On Mar. 21 French supermarket chains Carrefour (CARR.PA) and Monoprix (CASP.PA) began alerting consumers that more than two tons of ground meat infected with E. coli bacteria had been sold in stores throughout France. One of the country's top food preparation companies, Socopa, revealed that routine tests run on meat prepared on Mar. 10-11 had detected the bacterium, but its presence wasn't confirmed until Mar. 21—long enough for contaminated products to make it onto dinner plates. At least 40 people were sickened. E. coli can cause not only violent intestinal trouble, but also kidney damage or even death.

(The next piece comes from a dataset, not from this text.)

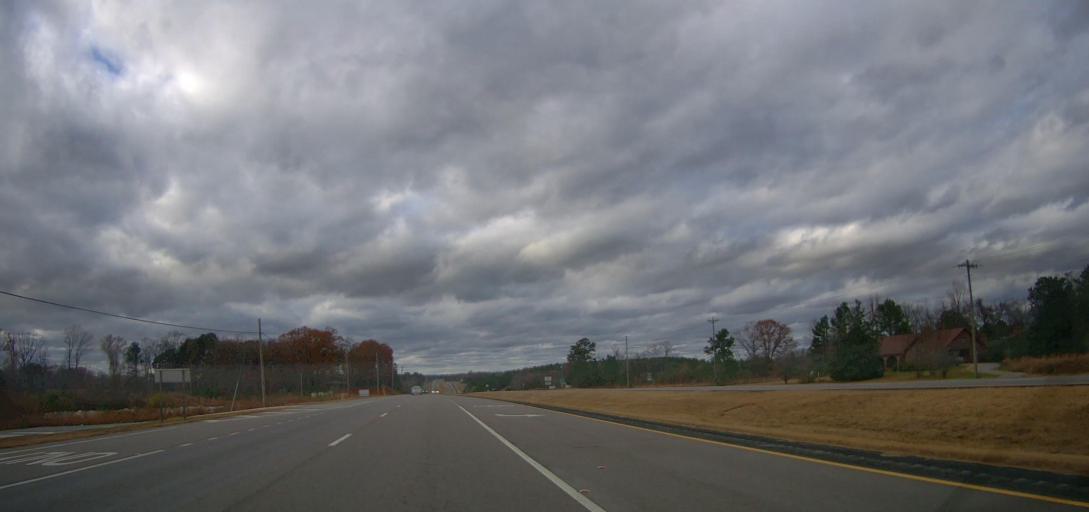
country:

If GeneSystems has its way, such a scenario won't be allowed to happen again. The seven-year-old biotech company, based near Rennes, in France's Brittany region, claims its technology can slash the time needed to confirm the presence of E. coli in raw beef from a matter of days to just eight hours—fast enough to yank infected meat before it hits supermarket shelves.
GeneSystems, which has raised $15 million in venture capital, accomplishes this feat by doing away with traditional slow-growing Petri dish cultures, instead harnessing a molecular biology technique called polymerase chain reaction (PCR) that produces as many as 100 billion copies of a strand of DNA in a single afternoon. With a large sample to work from, lab technicians can more easily spot bacteria such as E. coli using diagnostic equipment. The company's technology also can be used to screen for Salmonella, Legionnaires' disease, and Listeria.

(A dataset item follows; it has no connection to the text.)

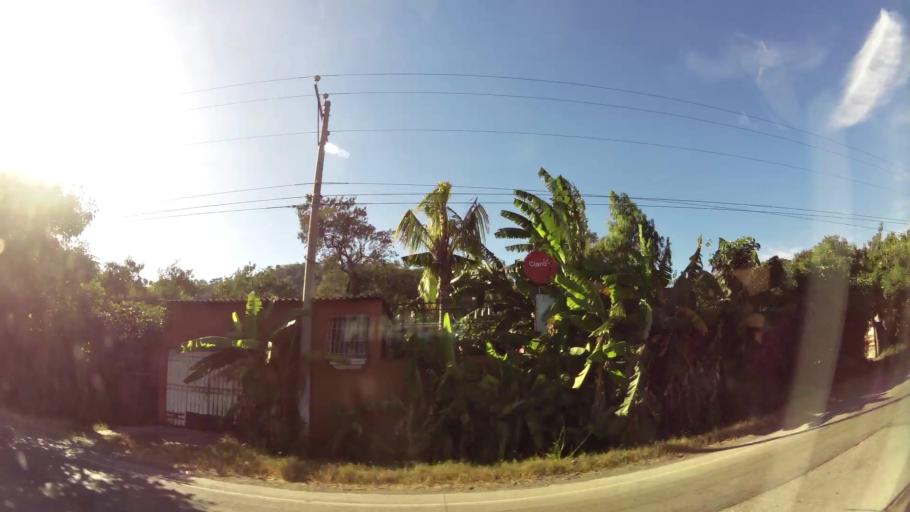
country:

PCR was developed in 1983 by U.S. scientist Kary Mullis, who won a Nobel Prize for his work in 1993. It is used today to perform a wide variety of genetic tests, as well as to detect HIV, sepsis, and urinary tract infections. GeneSystems has built on the basic PCR process by marrying it with automation, so that its use is no longer limited to research or specialized tests that target a single agent.
"My vision was to try and democratize molecular biology by combining PCR with microchips," says 35-year-old French microbiologist Gabriel Festoc, GeneSystem's founder and chief scientific officer. "The wider public benefits because faster and better test results will improve food safety and reduce health risks."
Compared with any previous tests for E. coli, the solution from GeneSystems is remarkably fast and easy. It consists of a "microlaboratory" the size of a compact disc that is engraved with 36 microchambers, or tiny wells, filled with the chemical agents needed to detect and quantify multiple DNA targets. Once loaded with test material, the disc is inserted into a machine that can perform up to 12 tests simultaneously, significantly speeding results and reducing the risk of human error.
There's only one fly in the ointment—and it's a doozy. GeneSystems has run into a wall of red tape and resistance to change among public-health authorities in Europe, especially in France, who aren't ready to accept tests based on PCR. According to Darryl Spurling, the chief executive of GeneSystems, the food industry and regulators are still "deeply wedded" to slow tests using cultures grown in Petri dishes, a method first introduced in 1887.
The disadvantage of that approach was highlighted by the recent E. coli scare in France, when slow confirmation of the bacteria's presence allowed tainted meat into the food supply. But GeneSystems claims advantages other than just speed. The company's technology also is the first anywhere that can detect five of the most virulent strains of E.